EMNLP2025
SLlama: Parameter-Efficient Language Model Architecture for Enhanced Linguistic Competence Under Strict Data Constraints
Victor Adelakun Omolaoye, Babajide Alamu Owoyele, Gerard de Melo
Abstract
Scaling data and model size has driven recent advances in language modeling, but this strategy falters under scenarios with strict data constraints, as in the BabyLM Challenge. However, insights from training compute-optimal large language models highlight that smaller models trained on more data outperform larger counterparts trained inadequately, emphasizing the need for compact architectures. Furthermore, while embedding weight tying is a common parameter-reduction technique, we find that it significantly diminishes linguistic competence in compact models.

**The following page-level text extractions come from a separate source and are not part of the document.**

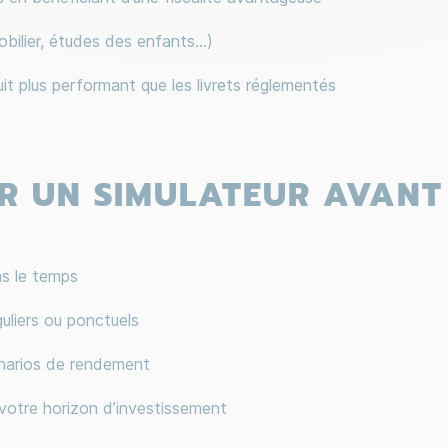
obilier, études des enfants…)
it plus performant que les livrets réglementés
R UN SIMULATEUR AVANT 
ns le temps
uliers ou ponctuels
cénarios de rendement
votre horizon d’investissement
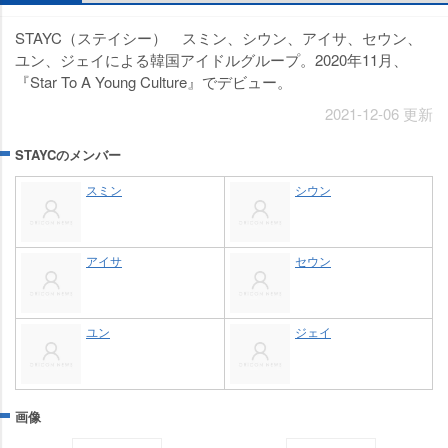
STAYC（ステイシー） スミン、シウン、アイサ、セウン、
ユン、ジェイによる韓国アイドルグループ。2020年11月、
『Star To A Young Culture』でデビュー。
2021-12-06 更新
STAYCのメンバー
スミン
シウン
アイサ
セウン
ユン
ジェイ
画像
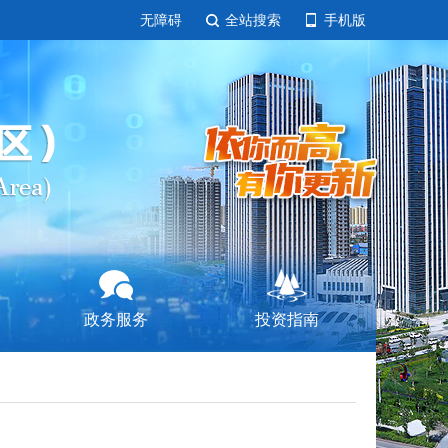
无障碍
全站搜索
手机版
政务服务
投资指南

In response, we explore alternative architectural strategies that preserve the parameter-efficiency of tied models without sacrificing the representational benefits of untied embeddings. Consequently, we introduce SLlama, a Llama-3 architecture variant that incorporates targeted modifications-Repeated Reduced Hidden Size and Projection (RRHP), Permutated Weight Attention (PWA), Shared Projection Multi-Layer Perceptron (SPMLP), and Layer Weight Sharing-to compress Transformer components. Without relying on distillation, SLlama achieves a 31.72% improvement in linguistic knowledge acquisition over the Baby Llama baseline, with a comparable GLUE score and significantly lower parameter count. These results demonstrate that welldesigned, compact models can rival larger ones under strict data constraints.